While cleaning out my workshop at my parents’ house (I no longer live there) I came across my subwoofer I had purchased back in the high school days just sitting in a crawl space. Even though the amp was still in my car it had been disconnected for some time now and was just taking up space. So I gathered up the amp and the sub and brought it home. For two days it just sat there, tantalizing me to put it to use. At that time I wasn’t even sure if it still worked so I had to find out. I really did not want to rewire into my jeep due to the complications so I had to find a way to test it at home. So to quote Plato "Necessity, who is the mother of invention".
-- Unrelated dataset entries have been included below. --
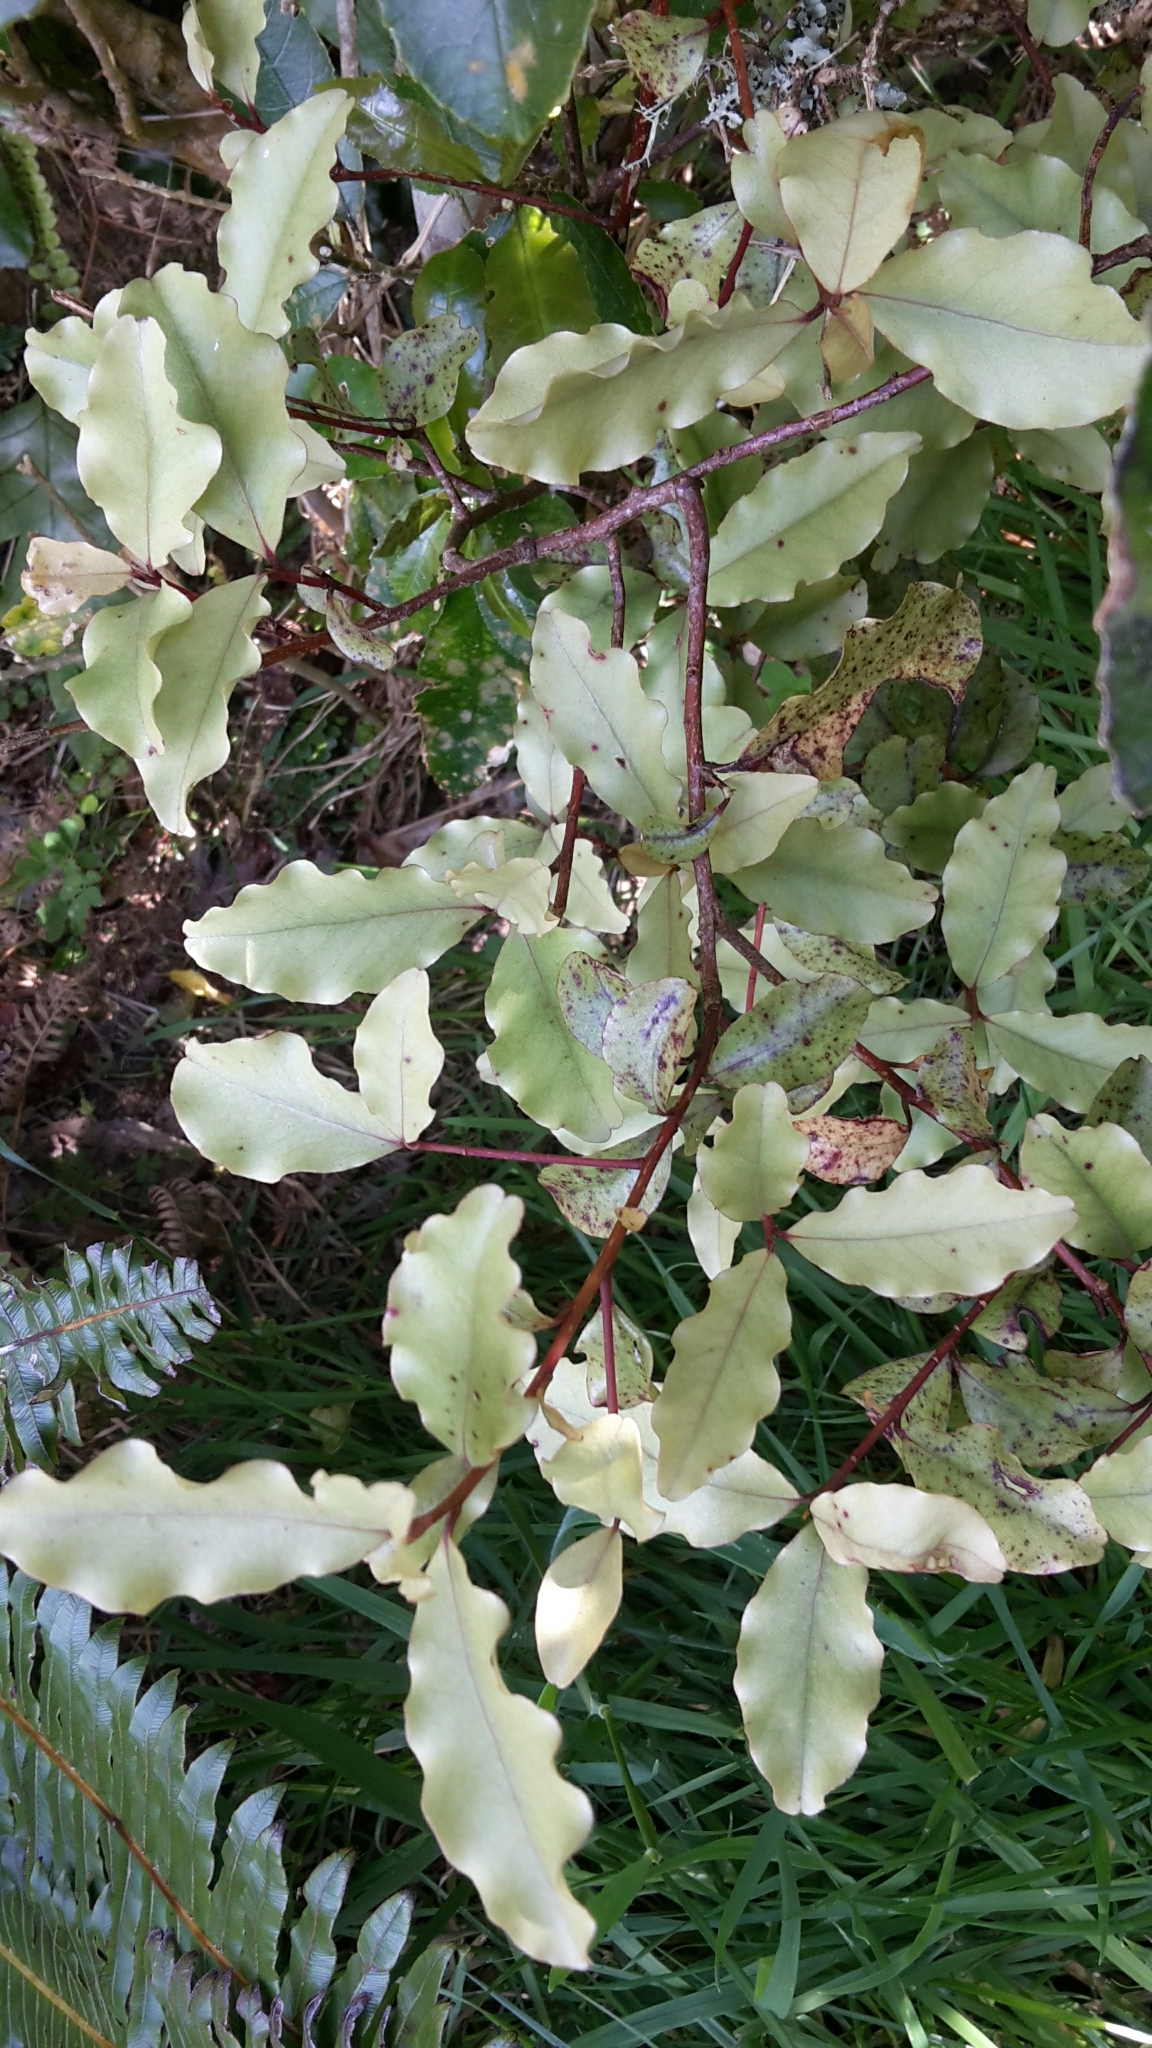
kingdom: Plantae
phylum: Tracheophyta
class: Magnoliopsida
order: Ericales
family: Primulaceae
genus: Myrsine
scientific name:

Without really knowing where to start I assumed the obvious; I needed at least 12v for power, 12v for remote/signal, and a ground. The biggest hurdle I was facing was the amperage problem. When a amp is wired to a car battery it has an extremely large power source to draw from but with a power supply I was limited to +/-12v, +5v, and 3.3v. Luckily voltage really isn't an
issue when it comes to amplifiers; the problem child is amps. most average priced power supplies only push out about 14 amps @+12v, 20@+5v and 24@+3.3v. Since amplifiers take allot of amp power that posed a big issue especially with ATX PSU's since they are built with overload protection (they cut out if there is too high of a draw). So after trying everything any anything to stop the overload I devised a way to get the most bangs for the volt. With all the power saving features out today most PSU's will run at the minimum load and output the minimum amps allowable. Without any way of telling the amp "hey you! run at high load and put out everything you've got!". I had to devise a method of making it think it needed to run at max. So did the math and by tethering the -12v to both +12v wires it would make the amp think it was running at max load and push out everything it had.
So to wrap up a long explanation I ran the amp on the left channel and just merged the R and L into one. Hotwired the power-on wire, built a wiring harness to allow the amplifier connections to plug into the 20 pin motherboard plug without damaging or cutting any wires, turned it on and punched it. Needless to say it punched back; running at around 28 amps it shook the house and scared the dog.